« Payez maintenant ou votre fils mourra » : des familles égyptiennes terrorisées par des passeurs en Libye

Rédaction: Africa Eye
Des familles égyptiennes racontent avoir été victimes de menaces et de chantage de la part de réseaux de passeurs en Libye, qui exigent des paiements pour permettre à leurs proches de tenter la traversée vers l’Europe.

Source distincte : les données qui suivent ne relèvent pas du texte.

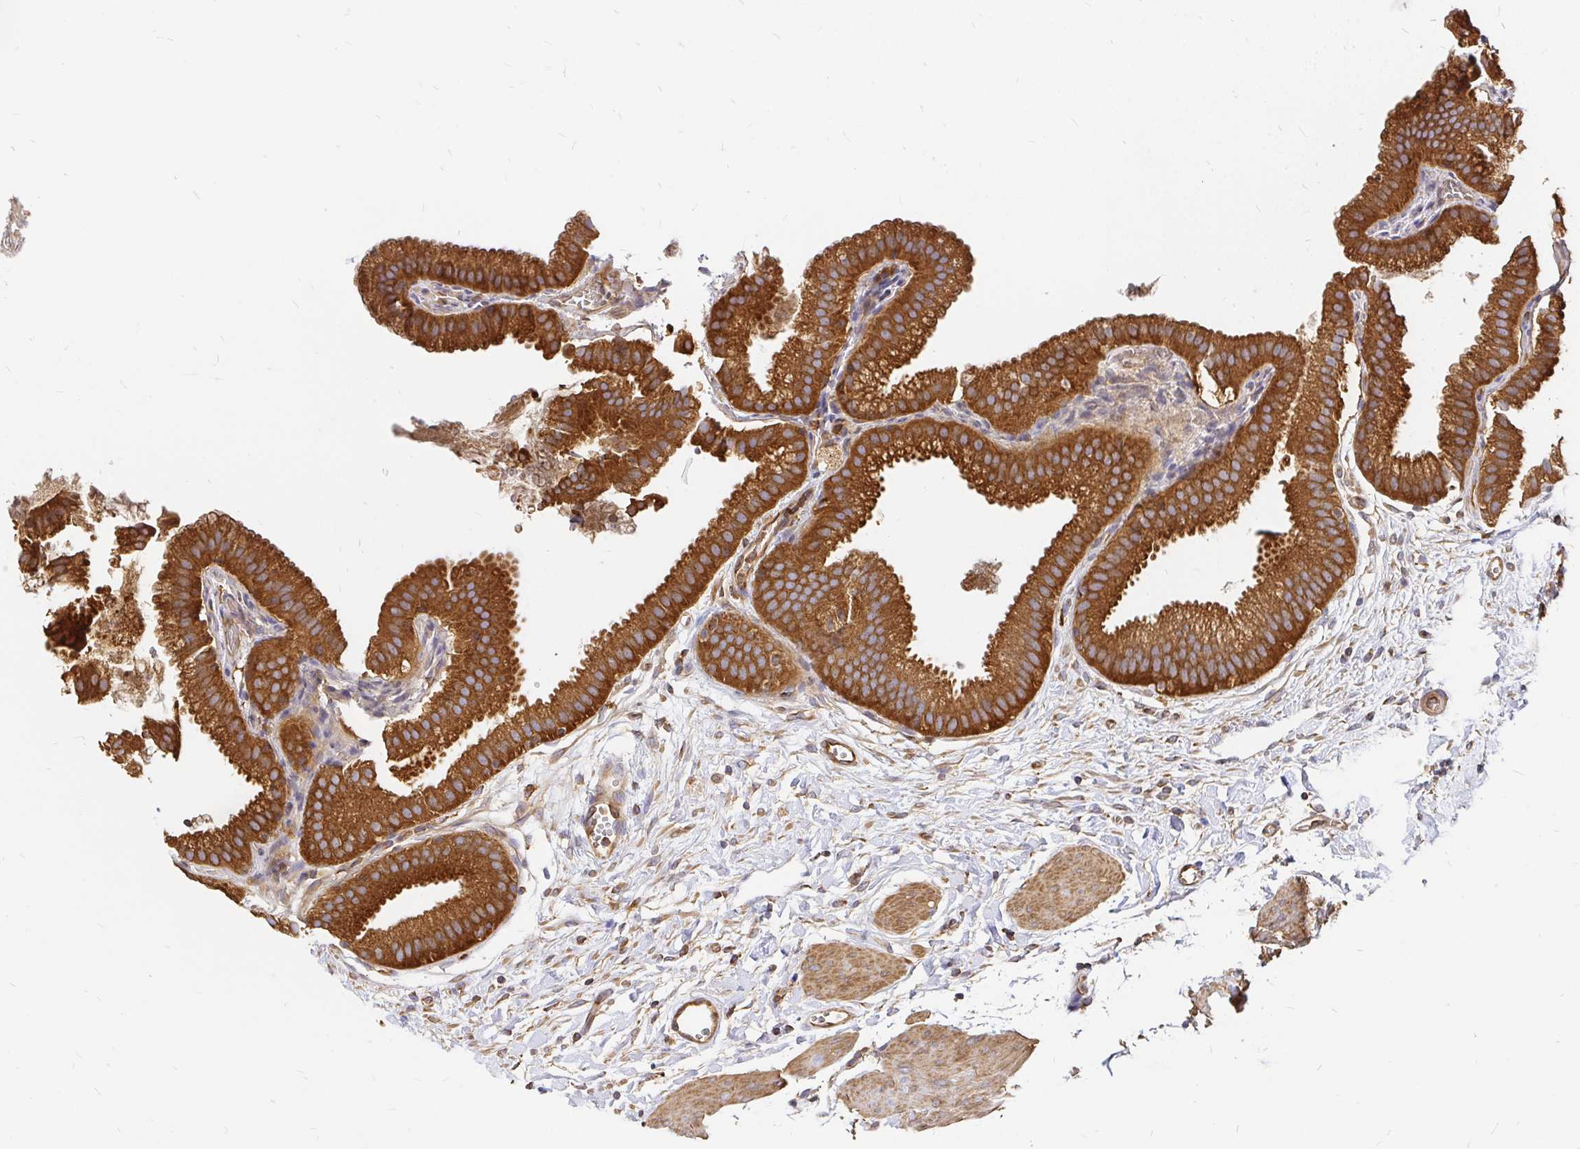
{"staining": {"intensity": "strong", "quantity": ">75%", "location": "cytoplasmic/membranous"}, "tissue": "gallbladder", "cell_type": "Glandular cells", "image_type": "normal", "snomed": [{"axis": "morphology", "description": "Normal tissue, NOS"}, {"axis": "topography", "description": "Gallbladder"}], "caption": "A photomicrograph of gallbladder stained for a protein demonstrates strong cytoplasmic/membranous brown staining in glandular cells.", "gene": "KIF5B", "patient": {"sex": "female", "age": 63}}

Après le départ de jeunes hommes de leurs villages du delta du Nil, leurs proches reçoivent des appels leur ordonnant de verser des sommes importantes sous peine de violences, voire de mort.
Dans plusieurs cas, les passeurs ont réclamé jusqu’à 190 000 livres égyptiennes pour organiser une traversée maritime particulièrement dangereuse. Face aux menaces, des familles ont vendu leurs biens, contracté des dettes et mobilisé leurs économies pour tenter de sauver leurs proches.
Quelques semaines plus tard, certaines ont appris qu’une embarcation avait fait naufrage au large de la Crète, causant la mort de plusieurs passagers et la disparition d’autres migrants originaires du même village.
Une migration poussée par la crise économique
Selon les données européennes et onusiennes, plus de 17 000 Égyptiens ont traversé la Méditerranée en 2025, l’une des routes migratoires les plus meurtrières au monde. Cette année-là, plus de 1 300 décès ou disparitions ont été recensés toutes nationalités confondues.
La dépréciation de la monnaie et l’inflation ont aggravé la précarité de nombreuses familles, dans un pays où la moitié de la population a moins de trente ans. Dans certaines zones rurales, les perspectives économiques limitées alimentent les projets de départ, y compris chez les diplômés.
Des experts estiment que le désespoir économique constitue un facteur déterminant dans le recours à la migration irrégulière. Depuis le renforcement du contrôle des côtes égyptiennes en 2016, de nombreux migrants passent par la Libye après avoir traversé le désert, une route jugée encore plus dangereuse.
Violences et exploitation
Des organisations humanitaires rapportent que des survivants évoquent arrestations arbitraires, torture, violences sexuelles, travail forcé et privations de nourriture durant leur parcours. Malgré ces risques, certains migrants parviennent à rejoindre l’Europe et envoient de l’argent à leurs familles, alimentant l’espoir dans leurs communautés d’origine.
Dans plusieurs villages, les drames liés aux naufrages se multiplient, notamment après des catastrophes maritimes ayant causé des centaines de morts ces dernières années. Pourtant, la migration demeure un objectif pour une partie de la jeunesse, faute d’alternatives économiques perçues comme viables.
Des analystes soulignent que les politiques de contrôle des frontières, y compris les accords financiers entre l’Union européenne et l’Égypte pour limiter les flux migratoires, ne produiront d’effets durables que si les conditions de vie s’améliorent dans les pays d’origine.